The scientists reported that a point-of-care test for C-reactive protein (CRP) could diagnose tuberculosis in people with HIV and low CD4-cell counts who started antiretroviral therapy (ART).

Dr. Adithya Cattamanchi and Dr. Christina Yoon from California University said, “Current tools to screen people with HIV for active TB are limited to symptom-based screening, which has an unacceptably high false-positive rate (up to 90%), and chest X-ray, which misses up to 20% of TB cases. The tool has high infrastructure requirements and requires trained interpreters, both of which are not routinely available in most healthcare centers in TB-endemic areas.”
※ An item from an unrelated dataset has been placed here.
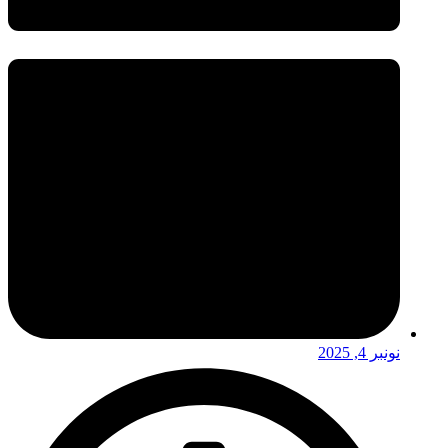
نونبر 4, 2025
The drawback of high false-positive rates of the symptom screen was, it involved approximately all patients with HIV without active TB and conducted unnecessary expensive confirmatory Xpert MTB/RIF test. However, simultaneously it denied eligible patients access to TB preventive therapy, they explained.     

The researchers enrolled 1,177 HIV-infected adults (median age, 33; 53% women; median CD4 count, 165 cells per microliter) to examine the effectiveness of the point-of-care CRP test to detect TB. Approximately, 14% of patients had culture-confirmed TB. CRP concentrations were measured at baseline using a blood sample. Sputum samples were collected for Xpert MTB/RIF confirmation and culture.
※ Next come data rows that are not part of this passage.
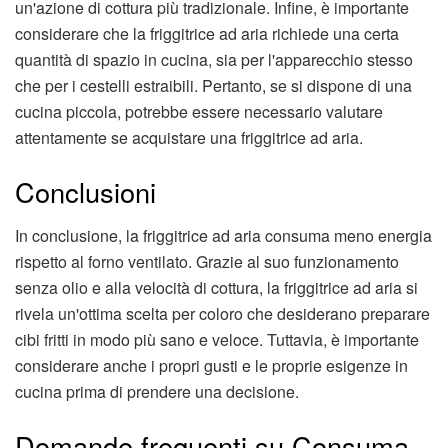
un'azione di cottura più tradizionale. Infine, è importante
considerare che la friggitrice ad aria richiede una certa
quantità di spazio in cucina, sia per l'apparecchio stesso
che per i cestelli estraibili. Pertanto, se si dispone di una
cucina piccola, potrebbe essere necessario valutare
attentamente se acquistare una friggitrice ad aria.
Conclusioni
In conclusione, la friggitrice ad aria consuma meno energia
rispetto al forno ventilato. Grazie al suo funzionamento
senza olio e alla velocità di cottura, la friggitrice ad aria si
rivela un'ottima scelta per coloro che desiderano preparare
cibi fritti in modo più sano e veloce. Tuttavia, è importante
considerare anche i propri gusti e le proprie esigenze in
cucina prima di prendere una decisione.
Domande frequenti su Consuma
Compared with WHO symptom-based screening, the CRP test showed a lower sensitivity (89% CRP vs. 96% WHO) but much higher specificity (72% vs. 14%). The two screens had similar (94% CRP vs. 99% WHO) sensitivity when Xpert MTB/RIF outcomes were used as the reference standard. “The findings support CRP’s use as a TB screening test for people living with HIV with a CD4 count less than or equal to 350 cells per microliter who are initiating ART,” the authors concluded.     

The study recommended that the substitution of symptom-based TB screening with CRP-based screening would increase the total of patients with HIV immediately eligible for TB preventive therapy by more than five times and decrease the total of patients with HIV requiring Xpert MTB/RIF confirmatory testing by more than 50%.

Dr. Annemieke Geluk, the coauthor of a related editorial, observed that the immunology of TB was complicated. TB included numerous stages of infection that were not captured by the single biomarker. Further study must comprise more and other kinds of markers like transcriptomic markers to develop a more specific point-of-care test for TB diagnosis she concluded.

Dr. Divya Reddy said, “The results are impressive and make a convincing argument for the use of point-of-care CRP testing as a TB screening strategy in select HIV patients in resource-poor countries in Africa and Asia.”